# Makrelen-Angeln von Dornumersiel / Günstiges Mitfahr-Angebot



## Holger (28. Mai 2008)

Hallo Leute !

Ein Bekannter von mir organisiert am kommenden Freitag (30.05.) über das Offiziersheim in Aurich ein Makrelenangeln.

Leider sind noch nicht alle Plätze ausgebucht, weshalb noch etwa 8 – 10 Leute mitfahren können, auch von außerhalb.

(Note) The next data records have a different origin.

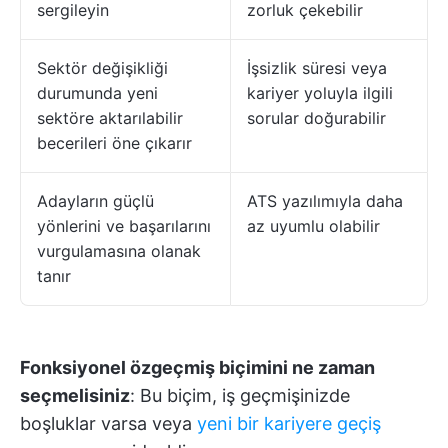
sergileyin
zorluk çekebilir
Sektör değişikliği
İşsizlik süresi veya
durumunda yeni
kariyer yoluyla ilgili
sektöre aktarılabilir
sorular doğurabilir
becerileri öne çıkarır
Adayların güçlü
ATS yazılımıyla daha
yönlerini ve başarılarını
az uyumlu olabilir
vurgulamasına olanak
tanır
Fonksiyonel özgeçmiş biçimini ne zaman
seçmelisiniz
: Bu biçim, iş geçmişinizde
boşluklar varsa veya
yeni bir kariyere geçiş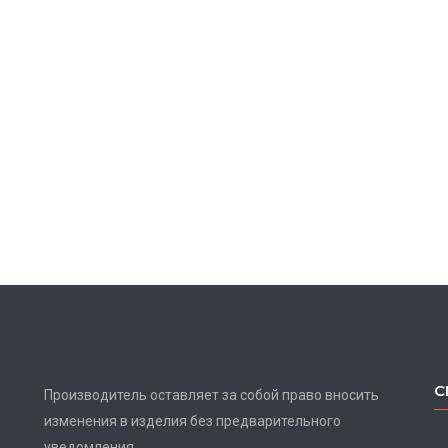
С
Производитель оставляет за собой право вносить
изменения в изделия без предварительного
уведомления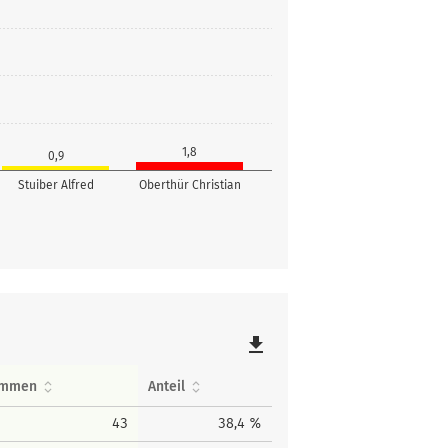
1,8
0,9
Stuiber Alfred
Oberthür Christian
file_download
immen
Anteil
43
38,4 %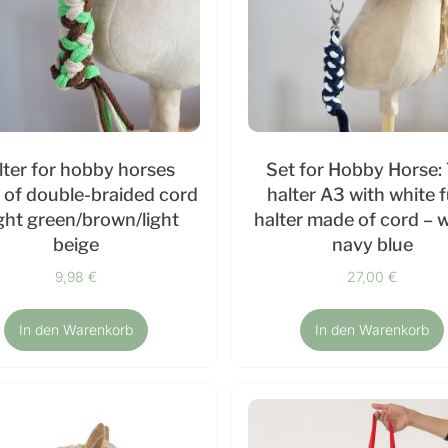
lter for hobby horses
Set for Hobby Horse:
of double-braided cord
halter A3 with white f
ight green/brown/light
halter made of cord – 
beige
navy blue
9,98
€
27,00
€
In den Warenkorb
In den Warenkorb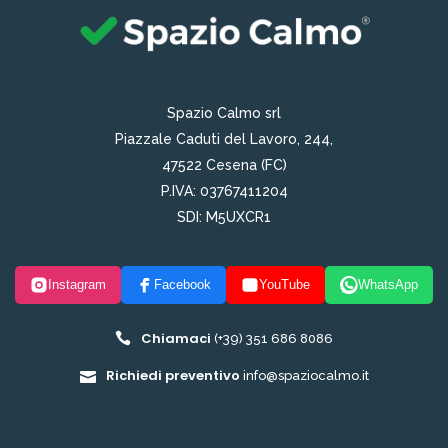
Spazio Calmo srl
Piazzale Caduti del Lavoro, 244,
47522 Cesena (FC)
P.IVA: 03767411204
SDI: M5UXCR1
Instagram
Facebook
YouTube
WhatsApp
Chiamaci
(+39) 351 686 8086
Richiedi preventivo
info@spaziocalmo.it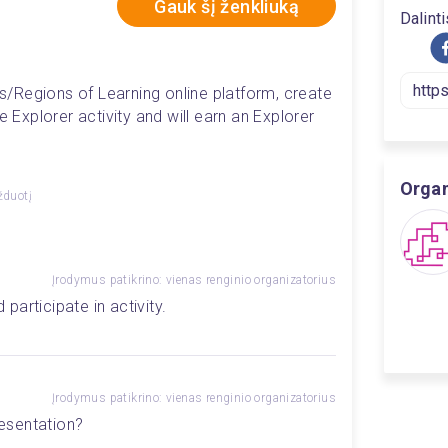
Gauk šį ženkliuką
Dalinti
ies/Regions of Learning online platform, create 
e Explorer activity and will earn an Explorer 
Organ
žduotį
Įrodymus patikrino: vienas renginio organizatorius
articipate in activity.
Įrodymus patikrino: vienas renginio organizatorius
esentation?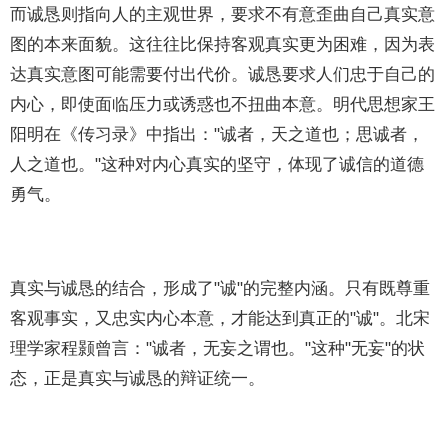
而诚恳则指向人的主观世界，要求不有意歪曲自己真实意
图的本来面貌。这往往比保持客观真实更为困难，因为表
达真实意图可能需要付出代价。诚恳要求人们忠于自己的
内心，即使面临压力或诱惑也不扭曲本意。明代思想家王
阳明在《传习录》中指出："诚者，天之道也；思诚者，
人之道也。"这种对内心真实的坚守，体现了诚信的道德
勇气。
真实与诚恳的结合，形成了"诚"的完整内涵。只有既尊重
客观事实，又忠实内心本意，才能达到真正的"诚"。北宋
理学家程颢曾言："诚者，无妄之谓也。"这种"无妄"的状
态，正是真实与诚恳的辩证统一。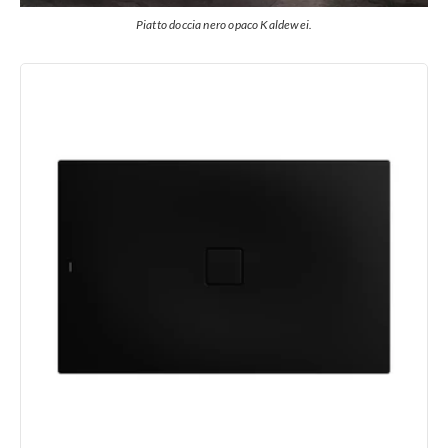
Piatto doccia nero opaco Kaldewei.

Das Makrelenangeln findet von ca. 16 bis 21 Uhr statt, gefahren wird ab Dornumersiel mit der MS Freya. Kostenpunkt sind 15 EURO pro Nase, ich denke ein sehr fairer Preis. 

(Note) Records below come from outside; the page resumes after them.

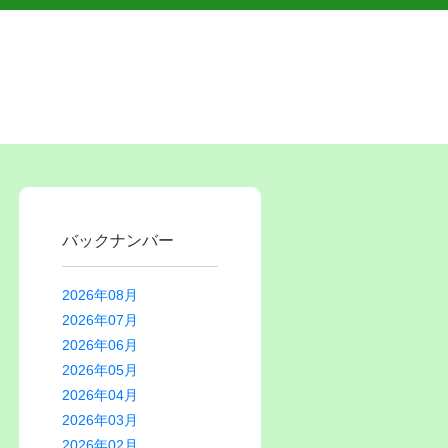
バックナンバー
2026年08月
2026年07月
2026年06月
2026年05月
2026年04月
2026年03月
2026年02月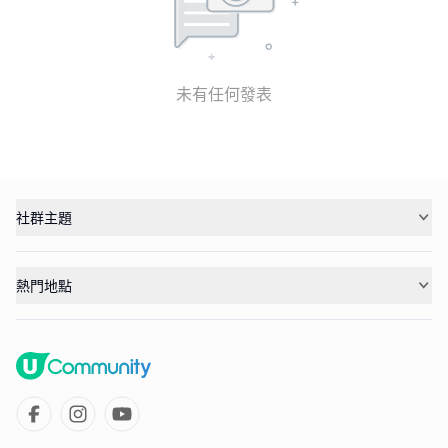
未有任何發表
社群主題
熱門地點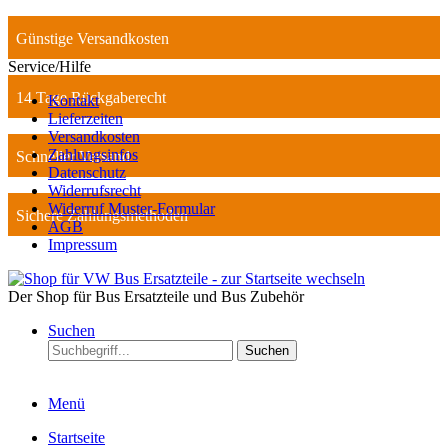
Günstige Versandkosten
Service/Hilfe
14 Tage Rückgaberecht
Kontakt
Lieferzeiten
Versandkosten
Zahlungsinfos
Schneller Versand
Datenschutz
Widerrufsrecht
Widerruf Muster-Formular
Sichere Zahlungsmethoden
AGB
Impressum
Der Shop für Bus Ersatzteile und Bus Zubehör
Suchen
Suchen
Menü
Startseite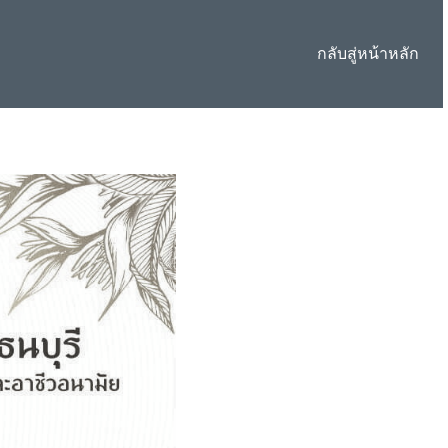
กลับสู่หน้าหลัก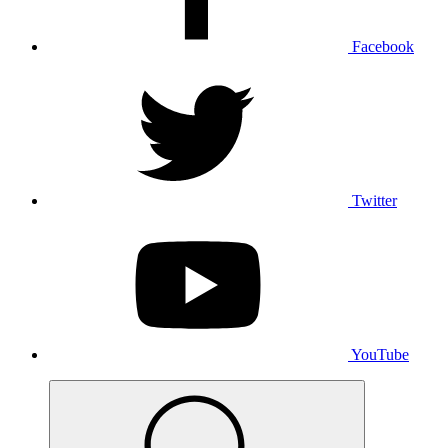
Facebook
Twitter
YouTube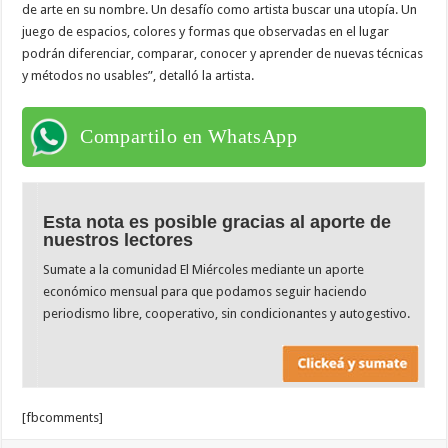
de arte en su nombre. Un desafío como artista buscar una utopía. Un
juego de espacios, colores y formas que observadas en el lugar
podrán diferenciar, comparar, conocer y aprender de nuevas técnicas
y métodos no usables”, detalló la artista.
Compartilo en WhatsApp
Esta nota es posible gracias al aporte de
nuestros lectores
Sumate a la comunidad El Miércoles mediante un aporte
económico mensual para que podamos seguir haciendo
periodismo libre, cooperativo, sin condicionantes y autogestivo.
[fbcomments]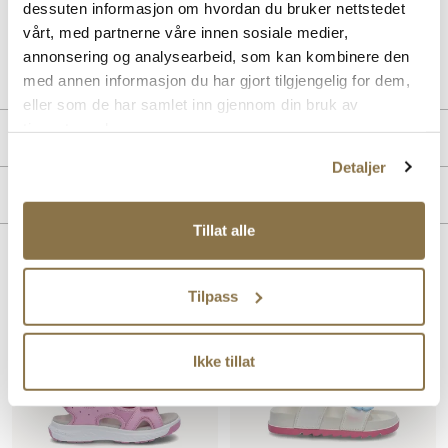
dessuten informasjon om hvordan du bruker nettstedet
vårt, med partnerne våre innen sosiale medier,
Art. nr
71743003
annonsering og analysearbeid, som kan kombinere den
Lev. art. nr
24V3353
med annen informasjon du har gjort tilgjengelig for dem,
eller som de har samlet inn gjennom din bruk av
tjenestene deres.
Produktdetaljer
Detaljer
Overdel:
Textil
Merke
For:
Textil
Såle:
Syntet
Tillat alle
Lignende produkter
Tilpass
Ikke tillat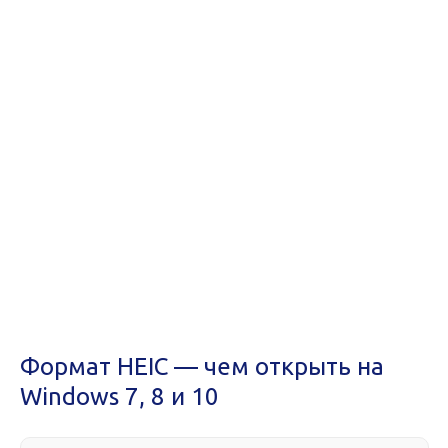
Формат HEIC — чем открыть на
Windows 7, 8 и 10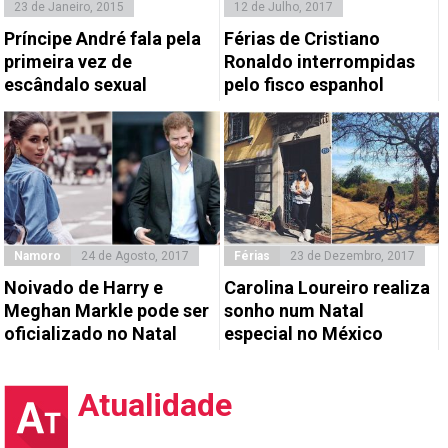
23 de Janeiro, 2015
12 de Julho, 2017
Príncipe André fala pela
Férias de Cristiano
primeira vez de
Ronaldo interrompidas
escândalo sexual
pelo fisco espanhol
Namoro
24 de Agosto, 2017
Férias
23 de Dezembro, 2017
Noivado de Harry e
Carolina Loureiro realiza
Meghan Markle pode ser
sonho num Natal
oficializado no Natal
especial no México
Atualidade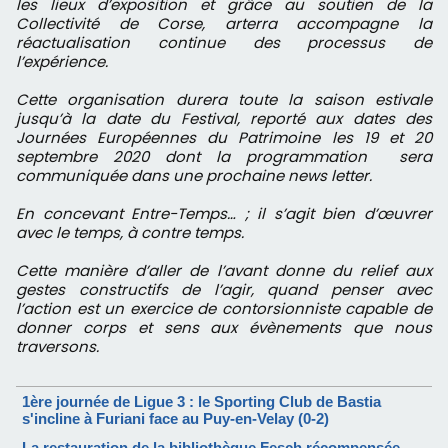
les lieux d’exposition et grâce au soutien de la
Collectivité de Corse, arterra accompagne la
réactualisation continue des processus de
l’expérience.
Cette organisation durera toute la saison estivale
jusqu’à la date du Festival, reporté aux dates des
Journées Européennes du Patrimoine les 19 et 20
septembre 2020 dont la programmation sera
communiquée dans une prochaine news letter.
En concevant Entre-Temps… ; il s’agit bien d’œuvrer
avec le temps, à contre temps.
Cette manière d’aller de l’avant donne du relief aux
gestes constructifs de l’agir, quand penser avec
l’action est un exercice de contorsionniste capable de
donner corps et sens aux évènements que nous
traversons.
1ère journée de Ligue 3 : le Sporting Club de Bastia
s'incline à Furiani face au Puy-en-Velay (0-2)
La restauration de la bibliothèque Fesch récompensée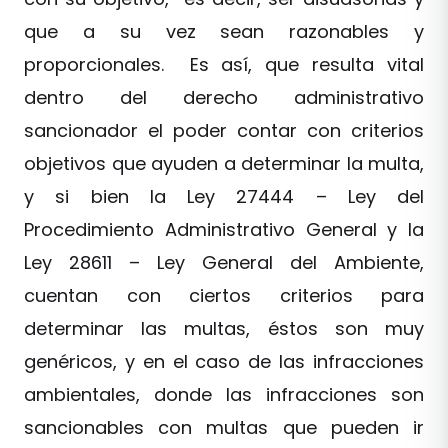
que a su vez sean razonables y
proporcionales. Es así, que resulta vital
dentro del derecho administrativo
sancionador el poder contar con criterios
objetivos que ayuden a determinar la multa,
y si bien la Ley 27444 – Ley del
Procedimiento Administrativo General y la
Ley 28611 – Ley General del Ambiente,
cuentan con ciertos criterios para
determinar las multas, éstos son muy
genéricos, y en el caso de las infracciones
ambientales, donde las infracciones son
sancionables con multas que pueden ir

Wer also Zeit und Lust hat, kann sich bei meinem Bekannten melden, am Besten so schnell wie möglich.

Hier die Telefon-Nummer:
Jürgen Standfuß
Tel. 0175 74 44 337


----------



## Bjoern_Dx (29. Mai 2008)

*AW: Makrelen-Angeln von Dornumersiel / Günstiges Mitfahr-Angebot*

Fährst du auch mit? Wenn ja, gib doch bitte einen kurzen Bericht wie es gelaufen ist. Bin gespannt, ob schon was geht...

Gruß
Björn


----------



## Bjoern_Dx (2. Juni 2008)

*AW: Makrelen-Angeln von Dornumersiel / Günstiges Mitfahr-Angebot*

Wie ist es gelaufen???

Gruß
Björn


----------